When internet pioneer, researcher and investment analyst Mary Meeker delivers her annual State of the Web presentation, people in multiple industries listen.
And this year, Meeker, a partner at investment firm Kleiner Perkins Caufield & Byers, had a few choice words to say about digital healthcare and what consumers are doing with technology in the wake of rapidly rising healthcare costs.
Healthcare spending is increasingly shifting to consumers. U.S. healthcare insurance costs are rising and consumers are paying a higher portion of their insurance costs at 18% of annual income versus 14% in 1999, Meeker says. Deductible costs are rising a lot as well—the number of employees that have a $2,000 deductible or greater is 22% versus 7 % in 2009, says Kleiner Perkins Caufield & Byers.
“When customers start spending more, they tend to pay more attention to value and prices, especially with things like the internet,” Meeker said in her presentation last week at the Recode conference in Silicon Valley near San Francisco.
Consumers want greater transparency in researching and pricing healthcare treatment, and they want more online tools to do it with, she says. “We ask the question, ‘With consumerization of healthcare and rising data availability, may we finally be at the cusp of reducing consumer healthcare spending?’ I certainly hope so.”
The internet in general continues to change how consumers live their daily lives and how web technology continues to “disrupt” industries such as healthcare, Meeker says. “Technology disruption is not new and technology disruption is adopting the internet. It was adopted faster than the PC, faster than the TV, faster than the telephone,” she says. “What are the drivers of this?
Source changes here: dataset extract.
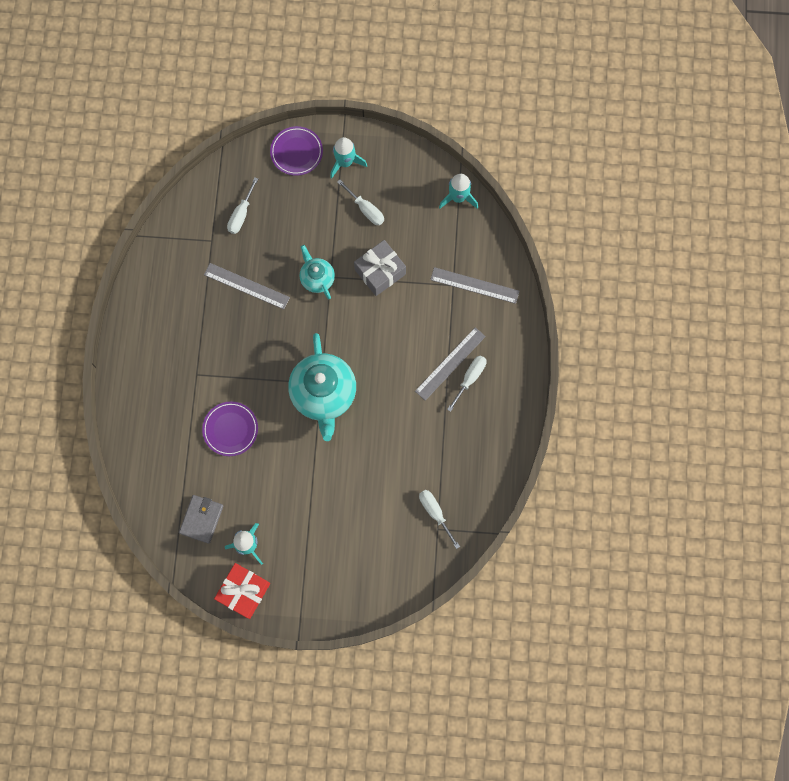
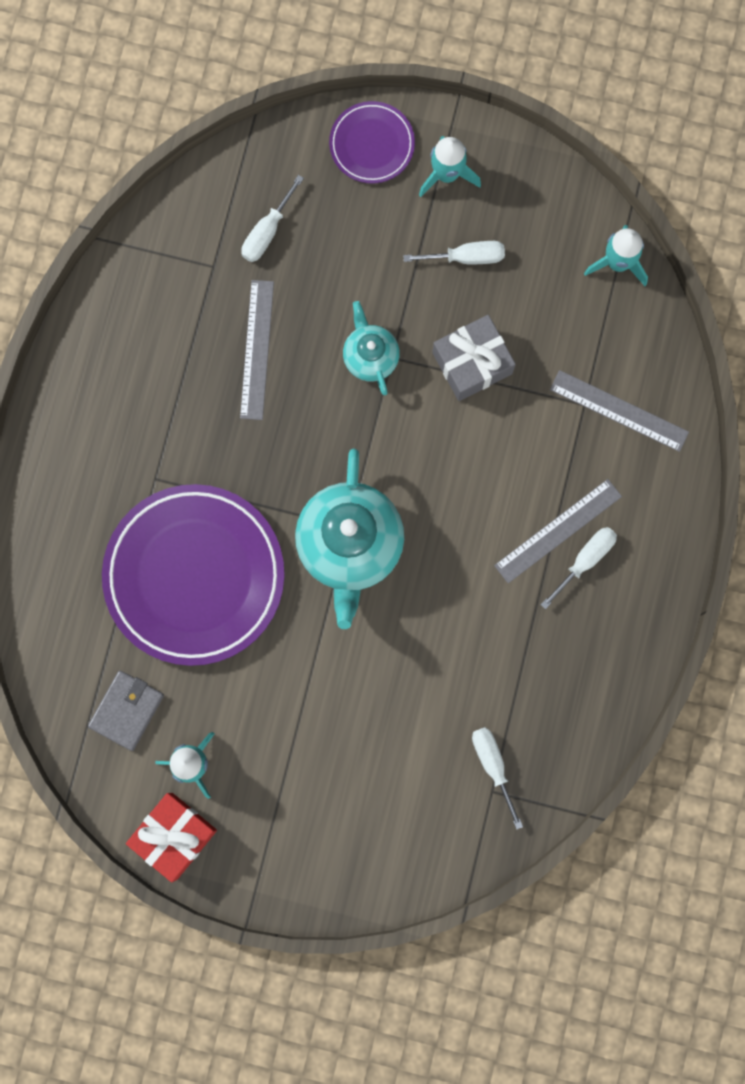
camera: 10 degrees right, 5 degrees up
purple plate [202,401,258,456] -> purple plate [102,484,284,666], size x2.04
grey ruler [204,263,290,309] -> grey ruler turned 60 degrees clockwise [240,280,274,420]
white screwdriver [337,180,384,225] -> white screwdriver turned 60 degrees counterclockwise [403,241,505,264]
Rising and cheaper compute power and storage capacity, and rising and cheaper connectivity and data sharing.”
New companies such as online healthcare insurer Oscar Health and others are among the throngs of newer companies using digital technology trying to build a more consumer-focused approach to healthcare, she says.
“Will market forces finally come to healthcare and drive prices lower for consumers?” Meeker says. “The trends, numbers, are still small, but they’re trending in the right direction.”